Will wonders never cease. ACCCE, quickly becoming the Inspector Clouseau of the advocacy world for its misteps and outright stumbles, has discovered a new factoid that it thinks really makes the case for coal.

In a blog post and email sent out to supporters this week, the leading advocate for burning more coal noted that parents are likely to spend more on school supplies than on electricity if you are sending three kids to school.

You see, ACCCE reports that Bloomberg reports that the average costs of supplies and activity materials will be $473 per elementary school student this year. Three kids = $1,419 on school supplies. But a year's worth of electricity would only cost $1,200. See the savings?

Right. Neither did I. Why ACCCE thinks comparing the cost of school supplies to the cost of electricity makes sense, I don't know. Better move your desks a little further away from the smokestacks, guys.

But of course, their triumph is more of a wash if you have two kids. See, if you have two kids, well then you lose here, since your school supplies would then cost less than your electricity ($946 compared to $1,200.) And its a downright disaster if you only have one kid. Why, then you are getting a really bad deal - then your electricity costs waaay more than school supplies ($473 compared to $1,200.) 

Anyway, ACCCE's point is that since your coal-fired electricity is so much cheaper than school supplies, why not burn more of it? Or tell Congress to let ACCCE's members burn more of it. Something like that, I think.

Of course, aside from this non-sensical comparison, ACCCE's overlooking a couple of key points. You see, the coal-fired power plants that make the electricity are also one of our nation's biggest sources of a whole bunch of pollutants - including airborne mercury, which is known to cause birth defects and learning disabilities. That's something for your kids that only the coal industry seems eager to "supply." Thanks, coal!

Oh, and coal is also one of the leading sources of the pollution that contributes to ground-level ozone, or smog, which in turn can cause and trigger asthma. According to the Centers for Disease Control, 6.7 million kids have asthma - or 9.1% Thanks, coal!

And, just for good measure, the Columbia Center for Children's Environmental Health (CCCEH) released a study last year showing that eliminating kids' exposure to coal plant pollution "can have a direct, positive impact on children's cognitive development and health."

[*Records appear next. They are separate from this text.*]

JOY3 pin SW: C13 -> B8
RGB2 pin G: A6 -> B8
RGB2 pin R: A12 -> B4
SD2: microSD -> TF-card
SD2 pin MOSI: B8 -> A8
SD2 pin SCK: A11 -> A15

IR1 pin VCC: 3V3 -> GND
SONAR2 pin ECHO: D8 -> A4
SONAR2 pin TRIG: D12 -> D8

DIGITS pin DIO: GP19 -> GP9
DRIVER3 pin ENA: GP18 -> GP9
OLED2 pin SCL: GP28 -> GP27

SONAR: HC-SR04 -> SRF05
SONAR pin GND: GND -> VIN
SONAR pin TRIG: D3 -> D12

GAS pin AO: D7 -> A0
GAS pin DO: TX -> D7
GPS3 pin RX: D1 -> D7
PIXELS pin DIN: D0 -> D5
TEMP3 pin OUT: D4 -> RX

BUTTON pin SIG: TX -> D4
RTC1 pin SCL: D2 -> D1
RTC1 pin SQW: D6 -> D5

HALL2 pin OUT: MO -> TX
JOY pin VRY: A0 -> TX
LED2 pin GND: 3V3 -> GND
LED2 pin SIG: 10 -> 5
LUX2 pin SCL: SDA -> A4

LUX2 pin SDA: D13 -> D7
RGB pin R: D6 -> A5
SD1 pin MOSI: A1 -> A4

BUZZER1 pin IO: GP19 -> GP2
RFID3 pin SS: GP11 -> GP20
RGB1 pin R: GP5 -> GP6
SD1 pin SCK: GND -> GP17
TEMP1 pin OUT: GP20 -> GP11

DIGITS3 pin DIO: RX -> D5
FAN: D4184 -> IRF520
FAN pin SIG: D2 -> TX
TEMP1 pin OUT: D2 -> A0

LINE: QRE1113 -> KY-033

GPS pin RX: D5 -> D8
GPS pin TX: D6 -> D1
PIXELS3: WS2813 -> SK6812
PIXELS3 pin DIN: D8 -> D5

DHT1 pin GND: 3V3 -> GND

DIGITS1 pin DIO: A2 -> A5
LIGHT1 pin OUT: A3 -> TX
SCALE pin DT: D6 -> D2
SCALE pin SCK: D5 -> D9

Not to mention the impact of coal on your kids' parents, teachers and families - after all, pollution from coal plants sends 24,000 Americans a year to an early grave, dumps lots of other toxic and dangerous pollution into our air, and this doesn't even get into the devastation from traditional coal mining, mountaintop mining or the leftovers after coal is burned.

All this is a nice example of "hidden costs" which is to say, you don't get billed for the negative impacts of coal in your monthly electric bill. But that "cheap" electricity ACCCE likes to brag about costs us more than most people realize - and certainly more than ACCCE is willing to say.

I could write more, but I actually have to get my kids.